Her intihar haberinde olduğu gibi içim sızladı, kim olduğunu bilmeden…
Daha sonra arka arkaya telefonlar geldi, ‘Gazeteci Mehmet Tuna intihar etmiş’ diye…
İlk aklıma 1 yılı aşkın süredir işinden ayrı olduğu geldi…
Bayramda intihar noktasına kadar ne yaşadıysa abimiz sonuç olarak dayanamamış…
Geçmişe gidelim…
29 yıllık bir evliliği, pırlanta gibi bir kız, bir erkek çocuğu vardı.
Bir yerel gazetede yıllarca çalıştı, emek verdi, alın teri döktü…
Sonra gazetelerin durumları iyice kötüleşti…
2 Nisan 2018…
Çalıştığı gazete kapanma eşiğine geldi, ne tazminatını alabildi, ne de son maaşını…
Gazete o tarihte el değiştirdi, eski çalışanlara da yol göründü.
İşsiz bir gazeteci olarak kapı kapı gezdi, bırakın patronları, çalışan meslektaşlarını bile ziyarete, çaylarını içmeye giderken, burun kırın ettiler.
Çoğu meslektaşına darıldı, kırıldı. En yakın dostu olan gazeteci Ali Atuntaş’a ‘artık kimseyi ziyaret bile etmeyeceğim’ dedi.
İşsiz gazeteciydi artık…
Pompacı oldu, gözlükçü oldu, marketçi oldu, buralarda da dayanamadı, Akdeniz Bölgesi’ne gidip inşaatlarda boya, badana işlerine girdi.
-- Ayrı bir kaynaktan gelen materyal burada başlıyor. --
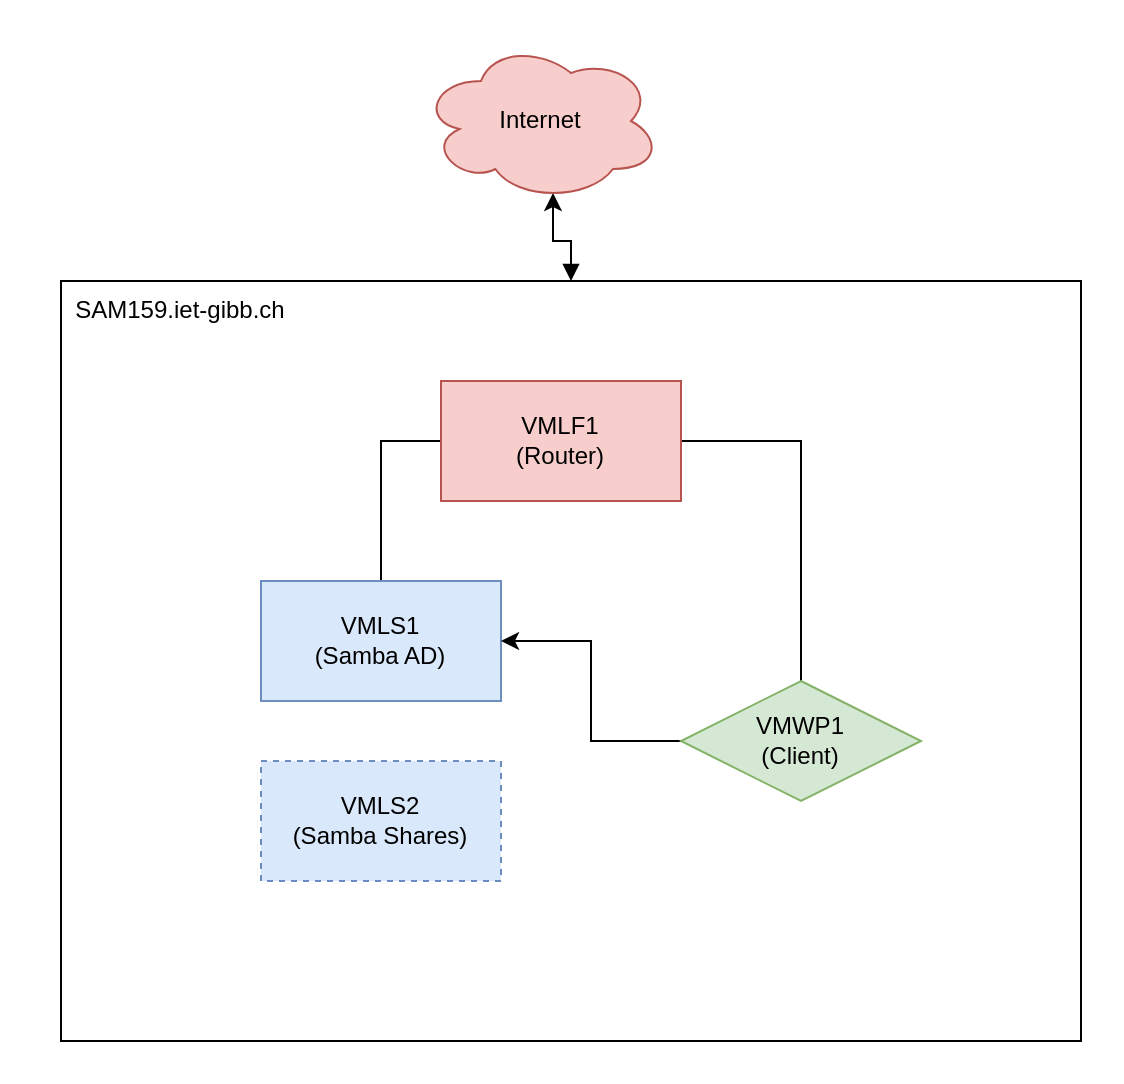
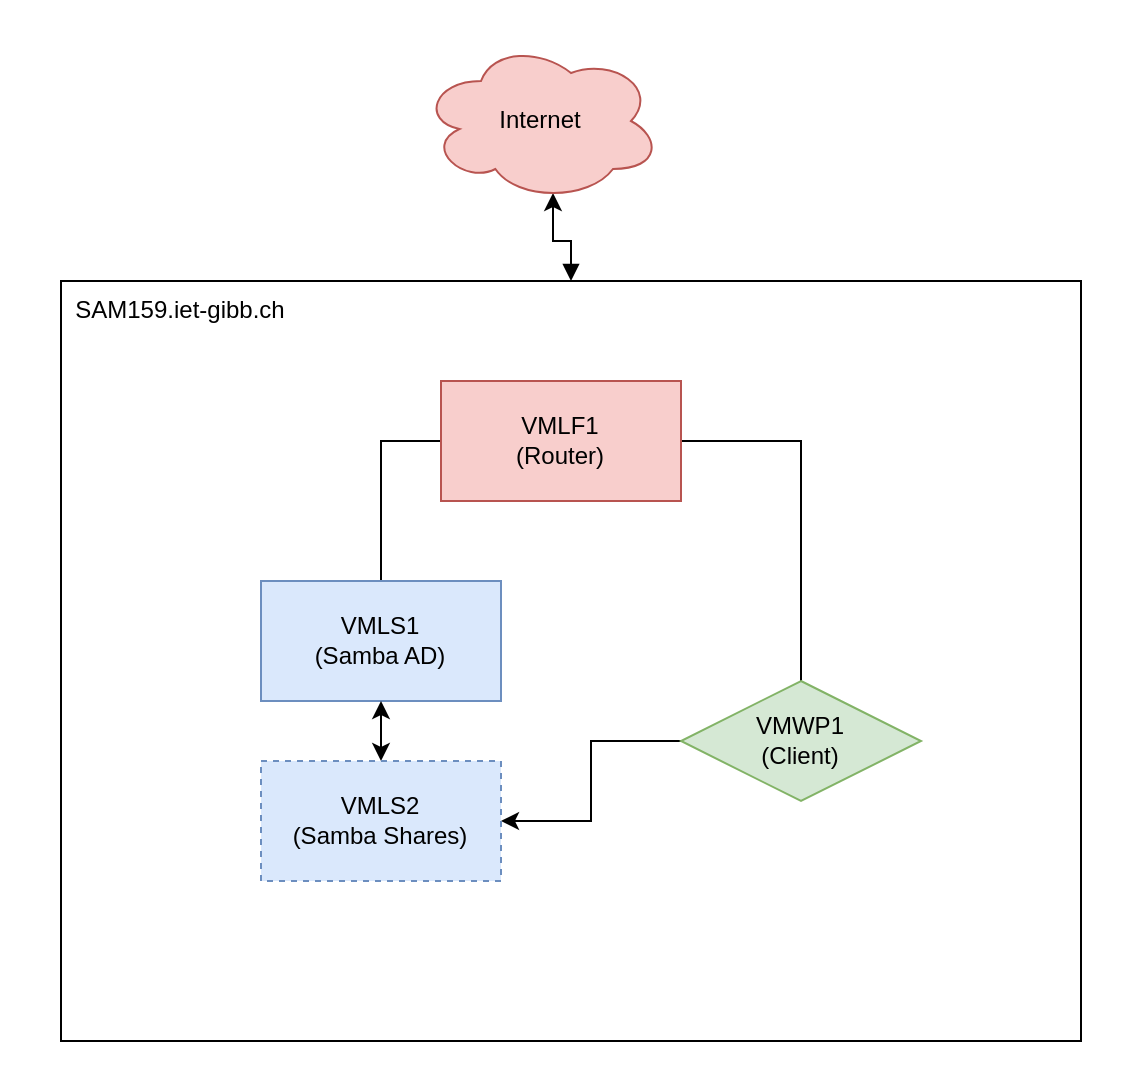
  <mxCell id="0" />
  <mxCell id="1" parent="0" />
  <mxCell id="2" style="edgeStyle=orthogonalEdgeStyle;rounded=0;orthogonalLoop=1;jettySize=auto;html=1;exitX=0.5;exitY=0;exitDx=0;exitDy=0;entryX=0.55;entryY=0.95;entryDx=0;entryDy=0;entryPerimeter=0;startArrow=block;startFill=1;" edge="1" parent="1" source="3" target="12"><mxGeometry relative="1" as="geometry" /></mxCell>
  <mxCell id="3" value="" style="rounded=0;whiteSpace=wrap;html=1;" vertex="1" parent="1"><mxGeometry x="30" y="140" width="510" height="380" as="geometry" /></mxCell>
  <mxCell id="4" style="edgeStyle=orthogonalEdgeStyle;rounded=0;orthogonalLoop=1;jettySize=auto;html=1;exitX=0.5;exitY=0;exitDx=0;exitDy=0;entryX=0;entryY=0.5;entryDx=0;entryDy=0;startArrow=none;startFill=0;endArrow=none;endFill=0;" edge="1" parent="1" source="5" target="9"><mxGeometry relative="1" as="geometry" /></mxCell>
  <mxCell id="5" value="VMLS1&lt;br&gt;(Samba AD)" style="rounded=0;whiteSpace=wrap;html=1;fillColor=#dae8fc;strokeColor=#6c8ebf;" vertex="1" parent="1"><mxGeometry x="130" y="290" width="120" height="60" as="geometry" /></mxCell>
  <mxCell id="6" style="edgeStyle=orthogonalEdgeStyle;rounded=0;orthogonalLoop=1;jettySize=auto;html=1;exitX=0.5;exitY=0;exitDx=0;exitDy=0;entryX=1;entryY=0.5;entryDx=0;entryDy=0;startArrow=none;startFill=0;endArrow=none;endFill=0;" edge="1" parent="1" source="8" target="9"><mxGeometry relative="1" as="geometry" /></mxCell>
- <mxCell id="7" style="edgeStyle=orthogonalEdgeStyle;rounded=0;orthogonalLoop=1;jettySize=auto;html=1;exitX=0;exitY=0.5;exitDx=0;exitDy=0;startArrow=none;startFill=0;endArrow=classic;endFill=1;" edge="1" parent="1" source="8" target="5"><mxGeometry relative="1" as="geometry" /></mxCell>
+ <mxCell id="7" style="edgeStyle=orthogonalEdgeStyle;rounded=0;orthogonalLoop=1;jettySize=auto;html=1;exitX=0;exitY=0.5;exitDx=0;exitDy=0;entryX=1;entryY=0.5;entryDx=0;entryDy=0;startArrow=none;startFill=0;endArrow=classic;endFill=1;" edge="1" parent="1" source="8" target="11"><mxGeometry relative="1" as="geometry" /></mxCell>
  <mxCell id="8" value="VMWP1&lt;br&gt;(Client)" style="rhombus;whiteSpace=wrap;html=1;fillColor=#d5e8d4;strokeColor=#82b366;" vertex="1" parent="1"><mxGeometry x="340" y="340" width="120" height="60" as="geometry" /></mxCell>
  <mxCell id="9" value="VMLF1&lt;br&gt;(Router)" style="rounded=0;whiteSpace=wrap;html=1;fillColor=#f8cecc;strokeColor=#b85450;" vertex="1" parent="1"><mxGeometry x="220" y="190" width="120" height="60" as="geometry" /></mxCell>
+ <mxCell id="10" style="edgeStyle=orthogonalEdgeStyle;rounded=0;orthogonalLoop=1;jettySize=auto;html=1;exitX=0.5;exitY=0;exitDx=0;exitDy=0;entryX=0.5;entryY=1;entryDx=0;entryDy=0;startArrow=classic;startFill=1;endArrow=classic;endFill=1;" edge="1" parent="1" source="11" target="5"><mxGeometry relative="1" as="geometry" /></mxCell>
  <mxCell id="11" value="VMLS2&lt;br&gt;(Samba Shares)" style="rounded=0;whiteSpace=wrap;html=1;fillColor=#dae8fc;strokeColor=#6c8ebf;dashed=1;" vertex="1" parent="1"><mxGeometry x="130" y="380" width="120" height="60" as="geometry" /></mxCell>
  <mxCell id="12" value="Internet" style="ellipse;shape=cloud;whiteSpace=wrap;html=1;fillColor=#f8cecc;strokeColor=#b85450;" vertex="1" parent="1"><mxGeometry x="210" y="20" width="120" height="80" as="geometry" /></mxCell>
  <mxCell id="13" value="SAM159.iet-gibb.ch" style="text;html=1;strokeColor=none;fillColor=none;align=center;verticalAlign=middle;whiteSpace=wrap;rounded=0;" vertex="1" parent="1"><mxGeometry x="20" y="140" width="140" height="30" as="geometry" /></mxCell>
Keyfinden değil ya, gazetecilik de yapmak isterdi. Ama kimse kapısını açmadı, çünkü bir yerel gazetede çalışacaksan ‘sadece muhabirim’, ‘sadece kamera, fotoğraf çekerim’ diyemezsin. Her şeyi bileceksin, o gazetede ‘hem muhabir, hem internet editörü, hem sayfa sekreteri, hem tasarımcı, hem de müdür’ olacaksın. Yoksa tüm kapılar kapanır, kimse kara kaşınıza, kara gözünüze size iş vermez. Bir alanda uzmanlaşmak yerine, sizi her alanda sömürürler.
Yoksa işsiz gazetecisin…
Uzun süredir göremiyordum Mehmet abiyi, yalan değil, arayıp soramıyordum da, en son bizi de ziyaret etmişti, Alanya’ya gitmeden haftalık bir dergi çıkarma işinden bahsetmişti, şimdi öğrendim ki Mehmet abinin ölümüne ‘vah vah’ diyen o kişi de Mehmet abinin alacağı olan parasını vermemiş.
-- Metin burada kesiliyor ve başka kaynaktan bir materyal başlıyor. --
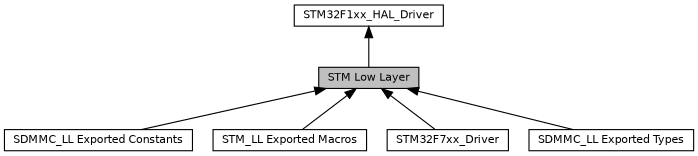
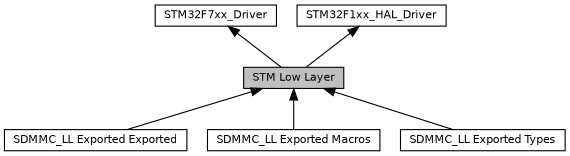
  digraph {
    fontname="DejaVu Sans"
    rankdir=TB
    node [color=black fillcolor=white fontname="DejaVu Sans" fontsize=10 shape=record style=filled]
    edge [dir=back fontname="DejaVu Sans" fontsize=10 labelfontname=Helvetica labelfontsize=10 shape=plaintext style=solid]
-   n1 [height=0.2 label="SDMMC_LL Exported Constants" width=0.4]
-   n2 [height=0.2 label="STM_LL Exported Macros" width=0.4]
+   n1 [height=0.2 label="SDMMC_LL Exported Exported" width=0.4]
+   n2 [height=0.2 label="SDMMC_LL Exported Macros" width=0.4]
    n3 [height=0.2 label=STM32F7xx_Driver width=0.4]
    n4 [fillcolor=grey75 fontcolor=black height=0.2 label="STM Low Layer" width=0.4]
    n5 [height=0.2 label="SDMMC_LL Exported Types" width=0.4]
    n6 [height=0.2 label=STM32F1xx_HAL_Driver width=0.4]
-   n4 -> n3
+   n3 -> n4
    n4 -> n1
    n4 -> n2
    n4 -> n5
    n6 -> n4
  }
Son çare olarak Alanya’ya boya badana işine gitmiş. Bayram iznine gelmiş, artık ne yaşadı, nasıl bir psikolojiye girdi ki bu yolu seçti, bayramın üçüncü günü canına kıydı ve bu dünyadan uçup gitti.
Mehmet Tuna’nın intiharına, ‘İşsizlikle, parasızlıkla alakası yok, başka şeyler vardır’ diyenler de çıkacak. O kişilere de şimdiden sormak isterim, en son ne zaman konuştunuz, ne zaman halini hatrını sordunuz, yüklü miktarda (size göre tabi küçük miktarlardır da bu) yani 15 bin TL kadar borcu olduğundan haberdar mıydınız?
Kısacası utanıyor muyuz beyler?
Utanıyor muyuz?
Şimdi Mehmet Tuna ağabeyimizin bir oğlu var… İsmi Mustafa Murat Tuna…
Erciyes Üniversitesi’nde İletişim Bölümü’nde Radyo ve Sinema, TV bölümünü bitirdi diye biliyorum.
O da babasının yolunda gidip, onun gibi gazeteci olma hevesi vardı…
Çok çabaladı, çok uğraştı…
Bazı kurumlarda çalışmaya çalıştı…
Şimdi o da işsiz...
En son düğün kameramanlığı yapıyordu. Yani sezonluk işler…
Umarım biz gazeteciler olarak (patronu, çalışanı) Mehmet Tuna abiye sahip çıkamadık, oğluna sahip çıkarız.
Aslında Mehmet abi ve oğlu Mustafa birer örnekti, şuan aylardır maaşlarını alamayan ama işsiz kalmamak için işini bırakamayan meslektaşlarımız var, asgari ücret çok olduğundan dolayı patron asgari ücreti veremediği için daha az ücretlerde çalışmak zorunda kalan meslektaşlarımız var.
Allah Mehmet Tuna’nın taksiratını affetsin, acılı ailesine, yakınlarına, sevenlerine sabır versin.
Allah bizlerin de yar ve yardımcısı olsun.